To calculate the vapor pressure, we can use the good ol' Gibbs free energy equation:
ΔG = ΔH - TΔS
Where ΔG is the change in Gibbs free energy, ΔH is the enthalpy change, T is the temperature in kelvin, and ΔS is the entropy change.
Now, we're given that the enthalpy change (ΔH) is -63.11 kJ/mol (negative because it's an exothermic reaction) and the entropy change (ΔS) is +148 J/(K-mol). However, we need to convert the units of ΔH to J/mol, so it becomes -63110 J/mol.
But before we continue, let's convert the temperature to kelvin. We have 298K, so no conversion needed there.

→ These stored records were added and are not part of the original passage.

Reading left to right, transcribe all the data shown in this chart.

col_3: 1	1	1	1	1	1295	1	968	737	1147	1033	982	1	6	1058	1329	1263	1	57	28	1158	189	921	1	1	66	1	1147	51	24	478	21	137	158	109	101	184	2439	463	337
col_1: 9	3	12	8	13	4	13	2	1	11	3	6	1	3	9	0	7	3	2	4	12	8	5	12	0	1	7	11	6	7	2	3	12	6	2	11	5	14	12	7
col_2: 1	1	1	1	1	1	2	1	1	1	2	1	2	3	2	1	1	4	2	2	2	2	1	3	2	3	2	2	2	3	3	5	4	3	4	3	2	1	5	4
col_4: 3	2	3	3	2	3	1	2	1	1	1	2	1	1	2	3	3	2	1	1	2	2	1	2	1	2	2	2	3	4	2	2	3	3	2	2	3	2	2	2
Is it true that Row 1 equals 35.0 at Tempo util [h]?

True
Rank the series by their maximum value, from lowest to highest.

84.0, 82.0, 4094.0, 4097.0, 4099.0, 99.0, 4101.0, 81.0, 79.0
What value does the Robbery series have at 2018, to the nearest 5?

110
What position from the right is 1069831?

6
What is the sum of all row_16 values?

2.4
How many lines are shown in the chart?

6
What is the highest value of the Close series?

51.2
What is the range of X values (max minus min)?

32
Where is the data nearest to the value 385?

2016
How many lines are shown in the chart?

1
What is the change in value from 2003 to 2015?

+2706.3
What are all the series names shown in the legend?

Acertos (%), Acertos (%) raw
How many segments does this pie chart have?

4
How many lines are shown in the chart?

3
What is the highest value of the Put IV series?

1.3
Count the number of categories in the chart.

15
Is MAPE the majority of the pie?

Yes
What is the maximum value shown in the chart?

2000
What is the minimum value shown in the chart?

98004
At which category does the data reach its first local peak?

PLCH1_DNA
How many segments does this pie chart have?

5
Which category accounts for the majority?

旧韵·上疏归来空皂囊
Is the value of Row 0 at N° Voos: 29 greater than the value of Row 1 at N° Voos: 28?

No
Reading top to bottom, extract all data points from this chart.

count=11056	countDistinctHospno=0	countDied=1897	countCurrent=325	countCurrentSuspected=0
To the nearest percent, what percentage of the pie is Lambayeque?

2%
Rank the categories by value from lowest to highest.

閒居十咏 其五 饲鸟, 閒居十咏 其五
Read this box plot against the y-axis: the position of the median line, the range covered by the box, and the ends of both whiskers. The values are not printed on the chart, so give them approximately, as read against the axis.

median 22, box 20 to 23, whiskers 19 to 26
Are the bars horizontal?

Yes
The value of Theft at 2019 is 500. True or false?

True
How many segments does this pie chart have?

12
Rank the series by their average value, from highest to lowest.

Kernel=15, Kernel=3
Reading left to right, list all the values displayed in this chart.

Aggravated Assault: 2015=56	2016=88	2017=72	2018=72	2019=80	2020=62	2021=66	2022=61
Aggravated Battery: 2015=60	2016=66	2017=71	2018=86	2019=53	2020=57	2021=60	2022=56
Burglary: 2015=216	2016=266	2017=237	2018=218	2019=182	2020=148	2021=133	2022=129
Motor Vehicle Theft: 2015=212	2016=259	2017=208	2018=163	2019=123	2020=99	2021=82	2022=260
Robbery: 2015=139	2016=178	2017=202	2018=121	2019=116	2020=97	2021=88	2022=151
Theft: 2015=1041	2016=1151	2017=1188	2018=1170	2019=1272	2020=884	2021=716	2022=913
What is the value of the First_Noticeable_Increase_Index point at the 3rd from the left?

Now, plug in the values into our equation:
ΔG = (-63110 J/mol) - (298K)(148 J/(K-mol))
Now, let's do the math:
ΔG ≈ -63110 J/mol - 44104 J/mol
≈ -107,214 J/mol
Now, we can use the equation ΔG = -RTlnP to solve for the vapor pressure (P). R is the gas constant, which is 8.314 J/(mol·K), and T is the temperature in kelvin (298K).
-107214 J/mol = -(8.314 J/(mol·K))(298K)lnP
Now, solving for P:
lnP = -107214 J/mol / (8.314 J/(mol·K) * 298K)
lnP ≈ -40.63
Using the magic of e, we can now find P:
P ≈ e^(-40.63)
≈ 5.6 x 10^(-18)
And there you have it! The vapor pressure of gaseous H2O above BaCl2-H2O at 298K is approximately 5.6 x 10^(-18) (I hope that it's as low as my chances of becoming a stand-up comedian!).